# Wanted front pulley for TO30



## Holz Equipment (Feb 15, 2004)

I need to install a front end loader on a Massey TO30, but have run into a snag. 

We have not been able to locate a crankshaft pulley that is equipped for the adapter that is needed to operate the hydraulic pump for the loader.

I have already checked all the aftermarket companies that I know of, also several salvage yards.

Any & all help would be appreciated.

Frank at Holz


----------



## Live Oak (Dec 22, 2003)

Have you already check with West Kentucky Tractor Parts?


----------



## parts man (Sep 24, 2003)

Frank, that is the Z129 continental engine correct? I think a pulley from a Z134 or Z145 would fit also. I'll check into that and see what I can come up with.


----------



## Holz Equipment (Feb 15, 2004)

Chief, I didn't know of that site, but I just went on it & left a message as to what I needed.

Parts Man, I am like you, I don't know if one of those pulleys would interchange. But I don't think so.

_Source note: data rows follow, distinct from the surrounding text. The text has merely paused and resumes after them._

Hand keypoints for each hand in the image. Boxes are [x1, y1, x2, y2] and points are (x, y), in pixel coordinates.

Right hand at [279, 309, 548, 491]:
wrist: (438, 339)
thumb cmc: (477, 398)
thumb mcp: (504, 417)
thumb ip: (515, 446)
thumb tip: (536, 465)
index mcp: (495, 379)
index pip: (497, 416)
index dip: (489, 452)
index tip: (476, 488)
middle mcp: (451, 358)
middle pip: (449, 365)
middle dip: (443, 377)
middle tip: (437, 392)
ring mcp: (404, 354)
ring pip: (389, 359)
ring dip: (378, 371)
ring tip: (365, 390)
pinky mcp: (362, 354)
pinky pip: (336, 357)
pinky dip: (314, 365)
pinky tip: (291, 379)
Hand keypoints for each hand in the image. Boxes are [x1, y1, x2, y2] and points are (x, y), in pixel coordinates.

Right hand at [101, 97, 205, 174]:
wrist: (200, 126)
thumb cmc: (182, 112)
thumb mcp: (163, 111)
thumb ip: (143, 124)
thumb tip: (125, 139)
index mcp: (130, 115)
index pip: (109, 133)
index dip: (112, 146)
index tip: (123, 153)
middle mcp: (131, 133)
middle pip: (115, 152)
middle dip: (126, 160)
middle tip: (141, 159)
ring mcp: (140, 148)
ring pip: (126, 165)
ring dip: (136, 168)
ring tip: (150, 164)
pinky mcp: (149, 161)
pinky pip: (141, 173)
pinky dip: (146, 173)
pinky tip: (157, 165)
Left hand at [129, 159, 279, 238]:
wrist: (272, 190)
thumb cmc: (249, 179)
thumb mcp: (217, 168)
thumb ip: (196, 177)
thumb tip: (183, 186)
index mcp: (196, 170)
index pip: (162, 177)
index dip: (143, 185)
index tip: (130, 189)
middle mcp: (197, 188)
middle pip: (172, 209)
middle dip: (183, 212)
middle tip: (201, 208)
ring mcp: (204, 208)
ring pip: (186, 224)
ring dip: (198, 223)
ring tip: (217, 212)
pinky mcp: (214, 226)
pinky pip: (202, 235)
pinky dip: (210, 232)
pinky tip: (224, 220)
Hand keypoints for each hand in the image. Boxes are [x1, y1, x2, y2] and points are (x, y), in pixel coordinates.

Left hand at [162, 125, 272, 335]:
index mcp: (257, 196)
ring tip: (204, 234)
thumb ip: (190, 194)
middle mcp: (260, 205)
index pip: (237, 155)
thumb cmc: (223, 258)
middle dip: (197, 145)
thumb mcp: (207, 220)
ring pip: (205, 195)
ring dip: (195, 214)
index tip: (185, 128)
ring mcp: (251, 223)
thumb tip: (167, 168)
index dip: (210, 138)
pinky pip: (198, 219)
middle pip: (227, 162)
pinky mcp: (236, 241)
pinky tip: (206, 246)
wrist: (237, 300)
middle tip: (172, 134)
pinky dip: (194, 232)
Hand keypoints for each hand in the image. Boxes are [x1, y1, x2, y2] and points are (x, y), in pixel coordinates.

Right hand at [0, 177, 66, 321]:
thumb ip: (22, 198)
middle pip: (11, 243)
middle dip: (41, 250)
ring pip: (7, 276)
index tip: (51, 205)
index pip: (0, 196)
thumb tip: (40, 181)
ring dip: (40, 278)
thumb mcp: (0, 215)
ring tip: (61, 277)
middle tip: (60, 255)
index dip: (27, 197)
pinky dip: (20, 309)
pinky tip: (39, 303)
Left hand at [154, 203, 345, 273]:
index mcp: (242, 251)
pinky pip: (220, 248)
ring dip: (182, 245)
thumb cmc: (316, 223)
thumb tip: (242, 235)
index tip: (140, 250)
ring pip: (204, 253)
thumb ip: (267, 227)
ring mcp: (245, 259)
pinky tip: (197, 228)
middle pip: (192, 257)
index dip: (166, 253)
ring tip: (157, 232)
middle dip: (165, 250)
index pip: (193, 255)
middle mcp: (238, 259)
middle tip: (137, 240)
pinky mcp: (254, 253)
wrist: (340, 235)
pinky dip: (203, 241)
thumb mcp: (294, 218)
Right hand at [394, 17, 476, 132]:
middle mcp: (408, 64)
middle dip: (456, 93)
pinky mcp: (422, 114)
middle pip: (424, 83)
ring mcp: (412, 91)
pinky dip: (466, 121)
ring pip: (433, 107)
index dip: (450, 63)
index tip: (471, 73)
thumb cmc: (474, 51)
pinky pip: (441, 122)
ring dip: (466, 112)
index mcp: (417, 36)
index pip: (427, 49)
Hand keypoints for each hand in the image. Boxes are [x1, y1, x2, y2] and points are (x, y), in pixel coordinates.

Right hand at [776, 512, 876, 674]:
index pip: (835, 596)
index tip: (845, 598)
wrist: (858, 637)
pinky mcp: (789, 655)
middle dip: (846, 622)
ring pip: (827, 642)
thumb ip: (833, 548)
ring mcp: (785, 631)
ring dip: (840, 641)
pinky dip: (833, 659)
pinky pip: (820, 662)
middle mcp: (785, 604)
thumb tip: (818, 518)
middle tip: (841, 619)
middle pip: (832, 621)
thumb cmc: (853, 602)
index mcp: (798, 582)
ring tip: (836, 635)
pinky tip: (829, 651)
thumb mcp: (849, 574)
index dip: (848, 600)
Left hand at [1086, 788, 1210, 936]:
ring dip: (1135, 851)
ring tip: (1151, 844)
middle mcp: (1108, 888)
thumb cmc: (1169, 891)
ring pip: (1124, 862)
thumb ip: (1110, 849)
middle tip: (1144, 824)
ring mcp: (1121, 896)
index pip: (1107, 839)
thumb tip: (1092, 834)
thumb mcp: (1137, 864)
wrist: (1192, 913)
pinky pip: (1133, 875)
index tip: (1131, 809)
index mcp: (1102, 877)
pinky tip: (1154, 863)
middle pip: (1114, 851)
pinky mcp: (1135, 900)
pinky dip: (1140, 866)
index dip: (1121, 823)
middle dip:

Some times chasseing these parts can drive a man to drink. Yesterday morning we had three tractors in the shop & eleven outside waiting to be worked on, now we are down to only ten outside.

Thanks guys. 

Frank


----------



## parts man (Sep 24, 2003)

Frank, sounds like you are making head-way!


----------



## Live Oak (Dec 22, 2003)

> _Originally posted by Holz Equipment _
> *Chief, I didn't know of that site, but I just went on it & left a message as to what I needed.
> 
> Parts Man, I am like you, I don't know if one of those pulleys would interchange. But I don't think so.
> ...


They were very helpful in finding parts for an old Kubota L245 tractor I had.


----------



## Live Oak (Dec 22, 2003)

Just in case anyone else wanted the link to West Kentucky Tractor Parts, here is the link:

WKYTP


----------



## Live Oak (Dec 22, 2003)

Just checking back with you Frank. Was West KY Tractor Parts able to help you out?


----------



## parts man (Sep 24, 2003)

Frank, I couldn't find any info on intercahnge between Z129 and Z134,,, sorry!


----------



## Holz Equipment (Feb 15, 2004)

Thank's alot guys; I still haven't bee able to locate the correct pulley, I heard from WKYTP today saying that they did't have one, so I guess that we will keep looking.

By the way of the eleven tractors that we had sitting outside Monday waiteing repairs, well we are now down to five. If we are not carefull we might catch up.

Frank at Holz


----------



## parts man (Sep 24, 2003)

Frank, you have to be careful,,, you could work yourself right out of a job!!:lmao:


----------